Supervised training is similar to a student being guided by a teacher or mentor. This type of back-propagation neural network is used when a sample of cases, profiles, or crimes is available for training a network to recognize the patterns of criminal behavior. For example, an auction site such as ebay.com could use this type of network to detect the probability of criminal activity because it probably has in its servers records of transactions where fraud was perpetrated.
The popular MLP networks have found their way into countless commercial and marketing applications requiring pattern recognition, classification, profiling, and prediction. It is estimated by industry analysts that 75% to 90% of most of today's applications use MLP schema networks. The MLP networks, main advantage is that they are easy to use and that they can approximate any input/output map.
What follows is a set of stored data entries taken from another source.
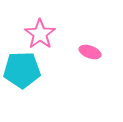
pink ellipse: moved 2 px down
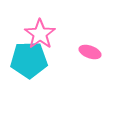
cyan pentagon: moved 7 px right, 10 px up
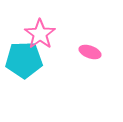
cyan pentagon: moved 5 px left
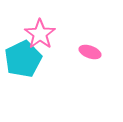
cyan pentagon: moved 1 px left, 1 px up; rotated 24 degrees counterclockwise
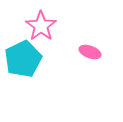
pink star: moved 1 px right, 8 px up
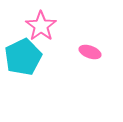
cyan pentagon: moved 2 px up
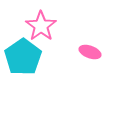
cyan pentagon: rotated 9 degrees counterclockwise
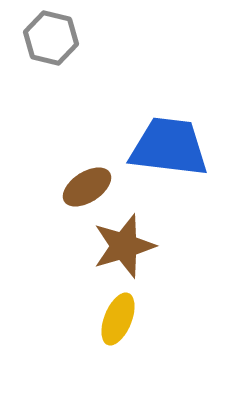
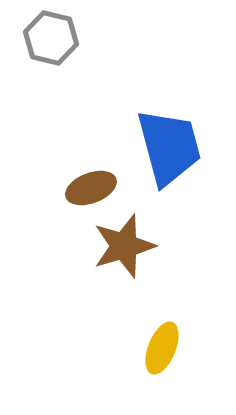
blue trapezoid: rotated 68 degrees clockwise
brown ellipse: moved 4 px right, 1 px down; rotated 12 degrees clockwise
yellow ellipse: moved 44 px right, 29 px down
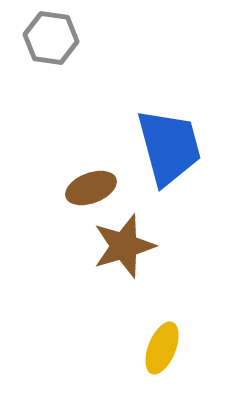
gray hexagon: rotated 6 degrees counterclockwise
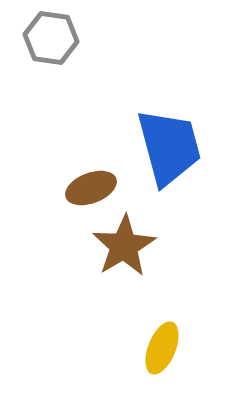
brown star: rotated 14 degrees counterclockwise
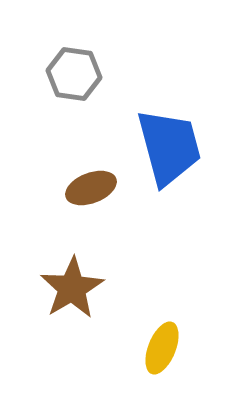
gray hexagon: moved 23 px right, 36 px down
brown star: moved 52 px left, 42 px down
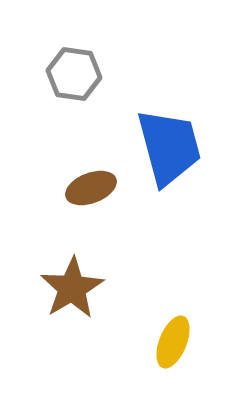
yellow ellipse: moved 11 px right, 6 px up
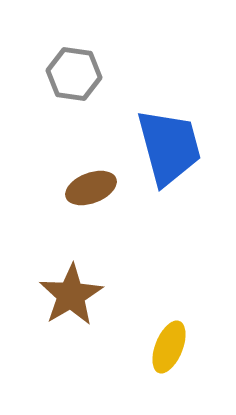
brown star: moved 1 px left, 7 px down
yellow ellipse: moved 4 px left, 5 px down
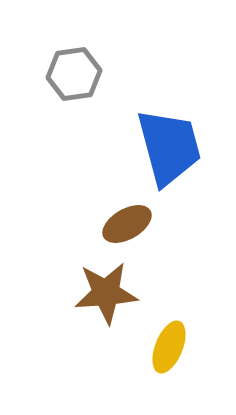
gray hexagon: rotated 16 degrees counterclockwise
brown ellipse: moved 36 px right, 36 px down; rotated 9 degrees counterclockwise
brown star: moved 35 px right, 2 px up; rotated 26 degrees clockwise
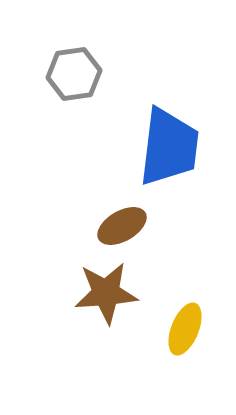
blue trapezoid: rotated 22 degrees clockwise
brown ellipse: moved 5 px left, 2 px down
yellow ellipse: moved 16 px right, 18 px up
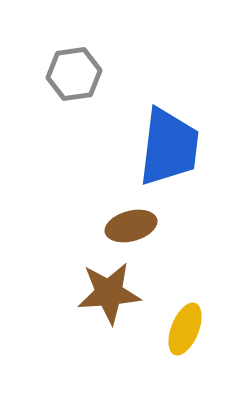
brown ellipse: moved 9 px right; rotated 15 degrees clockwise
brown star: moved 3 px right
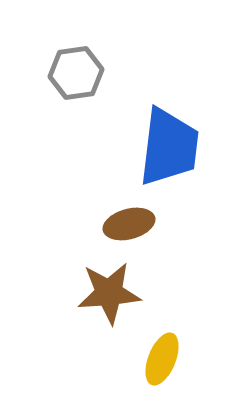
gray hexagon: moved 2 px right, 1 px up
brown ellipse: moved 2 px left, 2 px up
yellow ellipse: moved 23 px left, 30 px down
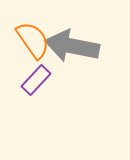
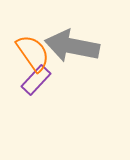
orange semicircle: moved 13 px down
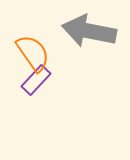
gray arrow: moved 17 px right, 15 px up
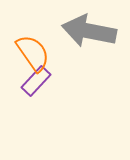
purple rectangle: moved 1 px down
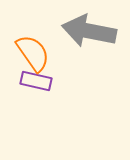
purple rectangle: rotated 60 degrees clockwise
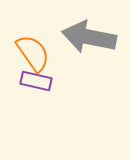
gray arrow: moved 6 px down
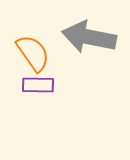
purple rectangle: moved 2 px right, 4 px down; rotated 12 degrees counterclockwise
Their disadvantages are that they train slowly and require an adequate sample of training data.
In order to address some of the inadequacies of the MLP, other architectures exist, such as generalized feed-forward networks, which are a generalization of the MLP. These networks often solve problems much more efficiently and quickly. Yet another architecture is the modular feed-forward networks, which are a special class of MLP. These networks process their input using several parallel MLPs, and then combine their results. These networks tend to speed up training times and reduce the number of observations required for training. In situations such as fraud detection or terrorist profiling, this architecture may be ideal.
A rather unique architecture is the principal component analysis (PCA) network which combines unsupervised and supervised learning in the same topology. PCA is an unsupervised linear procedure that finds a set of uncorrelated features from the input. An MLP is next deployed in a supervised format to perform the nonlinear classification from the features discovered from the unsupervised procedure.
As noted, most networks require supervision; that is, they need samples of what the user is trying to classify to recognize, for example, a potential fraudulent transaction. However a Kohonen neural network also known as SOM, is different. This class of network does not need samples. A SOM basically creates clusters of similar records in a database without the need for a training output. This type of network, as we shall see in some case studies, has been used by some ingenious police investigators to cluster and associate crimes and criminals based on their modus operandi. Other neural network architectures include learning vector quantization, radial basis function, and hopfield, just to name a few.